Schon Anfang der 90er Jahre wurde damit über den Markt gegangen. Und in der Tat: Immer wurde mit "Blocked funds letter" und ähnlichem Unsinn gearbeitet. Es ist immer wieder die gleiche Masche. In der ganzen Zeit habe ich nicht einen einzigen gesehen, der irgendwie Geld damit verdient hat.
Warum werden die vermeintlichen Anleger zu irgendwelchen Reisen (wo auch immer hin) eingeladen? Ganz einfach: Da sind ganz fürchterliche viele Vermittler im Spiel und jeder ist ganz fürchterlich wichtig. Irgend einer behauptet dann, der Kunde müsse wo auch immer hin kommen und das jeweils angeforderte Papier mitbringen. Dann wird oftmals behauptet, man würde gleich in die Bank gehen und das Geschäft "abwickeln". Ich habe mir einige Deppen der "Vermittler", "Trader", "Intermediates" usw. angeschaut. Zu einem Termin in der Bank kam es nie, weil es gar keine Bank gab.

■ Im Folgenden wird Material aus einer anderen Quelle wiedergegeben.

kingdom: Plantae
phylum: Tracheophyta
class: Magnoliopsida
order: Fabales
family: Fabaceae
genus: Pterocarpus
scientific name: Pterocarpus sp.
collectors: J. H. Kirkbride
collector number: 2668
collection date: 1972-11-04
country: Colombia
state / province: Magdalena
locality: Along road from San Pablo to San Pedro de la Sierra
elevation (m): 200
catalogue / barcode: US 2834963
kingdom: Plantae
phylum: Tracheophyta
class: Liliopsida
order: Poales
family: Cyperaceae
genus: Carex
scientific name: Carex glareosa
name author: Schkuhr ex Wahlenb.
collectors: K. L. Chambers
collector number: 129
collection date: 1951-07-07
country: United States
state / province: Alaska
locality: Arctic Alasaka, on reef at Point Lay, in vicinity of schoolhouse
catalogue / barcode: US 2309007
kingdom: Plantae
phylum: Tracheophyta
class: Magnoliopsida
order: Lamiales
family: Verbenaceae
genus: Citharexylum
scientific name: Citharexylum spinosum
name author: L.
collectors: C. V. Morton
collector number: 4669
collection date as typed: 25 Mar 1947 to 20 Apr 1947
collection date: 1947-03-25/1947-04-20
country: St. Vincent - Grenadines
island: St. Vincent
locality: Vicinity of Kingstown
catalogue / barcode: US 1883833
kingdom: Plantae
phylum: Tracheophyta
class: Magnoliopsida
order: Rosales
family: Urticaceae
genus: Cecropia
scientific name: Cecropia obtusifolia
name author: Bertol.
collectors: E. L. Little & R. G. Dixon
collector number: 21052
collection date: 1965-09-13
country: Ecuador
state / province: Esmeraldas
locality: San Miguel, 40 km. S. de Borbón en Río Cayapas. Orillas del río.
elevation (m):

Aber: Stellen wir uns mal vor, ein Kunde würde seine Solvabilität durch Hereingabe eines wie auch immer gearteten Papiers nachweisen. Und stellen wir uns darüber hinaus vor, er würde dann noch irgend ein englischsprachiges Papier unterschreiben, welches einer Verpfändung dieser Assets gleich kommt. Stellen wir uns abschließend vor, der Ansprechpartner würde diese Verpfändung für eigene Wertpapiergeschäfte verwenden, weil er selbst z. B. keinen Lombardkredit erhält. Könnte gut gehen, wenn die Wertpapiere, welcher er kauft, steigen. Wird aber vermutlich schief gehen.... Und: Warum sollte der betuchte Anleger diesen Weg gehen? Das kann er bei jeder Feld-, Wald- und Wiesensparkasse in Hintertupfigen selbst machen.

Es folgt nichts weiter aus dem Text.